By increasing both the tax and the recycled content threshold, government could ensure that the less sustainable choice was made more expensive, said the environmental services company in a recent position paper, "Resource the Future; Plastic Packaging Tax". In the paper, the company describes the tax as "a critical lever to incentivise recycled content and address the uncertainty that is the boom and bust periods the industry is currently facing". But at the current level, the tax is not achieving its aims, in Veolia's view. The average recycled content of plastic packaging entering the market was only 22 per cent, according to data collected for the project by the environmental NGO Wrap (Waste Action and Resources Programme).

Veolia recommends a phased increase in the tax rate and recycled content thresholds over the coming years. In the short term – before the end of 2024 – the recycled content required for exemption from the tax should be raised to 35 per cent and the tax itself be hiked to £275 per tonne. Over the next five years, the rates should undergo a further escalation to 50 per cent recycled content and £500 per tonne. Tax revenues could be reinvested into recycling innovation and infrastructure development, the company wrote. They estimate that the changes would result in carbon dioxide emission savings of 1.8 million tonnes per year.

To produce the needed recycled content for British packaging domestically, a total investment of around £1.1bn would be required. Estimated at around £900m, the largest cost item would be the 30 new facilities needed to reprocess an additional 621,000 tonnes of plastic waste per year. The number of specialised plastic waste sorting plants would also have to be doubled from 10 to 20, incurring investment costs of around £200m.

However, Veolia noted that there were also costs associated with a failure to act. The UK had set binding net zero targets for 2050 and commercial players on other markets were moving ahead.
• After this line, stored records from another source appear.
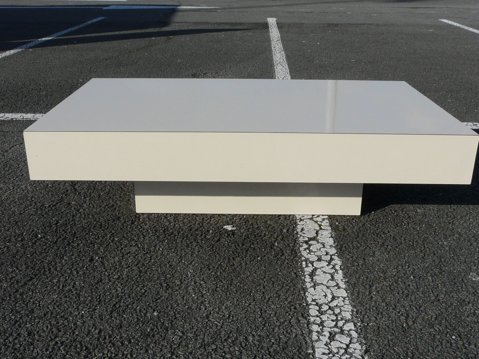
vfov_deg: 38.7
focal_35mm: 37
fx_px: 512
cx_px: 240
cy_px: 180
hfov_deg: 50.1
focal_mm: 4.6
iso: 100
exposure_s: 1/800
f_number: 5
Recalling that both the EU Single Use Plastics Directive (SUPD) and the forthcoming Packaging and Packaging Waste Regulation (PPWR) set minimum recycled content requirements for plastic packaging, Veolia said: "Falling behind European targets will disadvantage UK brands, manufacturers and recyclers who trade across both UK and European markets".

Increasing incentives for recyclate use and investment in recycling, on the other hand, would cut CO2 emissions, create around 2,500 "green collar jobs" and ensure a level playing field for UK businesses trading across Europe and around the globe, according to Veolia UK.

A similar call for higher PPT rates was made by the Environment Services Association (ESA) after the release of the government's spring budget report. ESA executive director Jacob Hayler said "escalating the plastic packaging tax, and perhaps a widening of this tax to all forms of packaging, remains a crucial policy instrument". The association, of which Veolia is a member, represents the private sector waste management industry in the UK.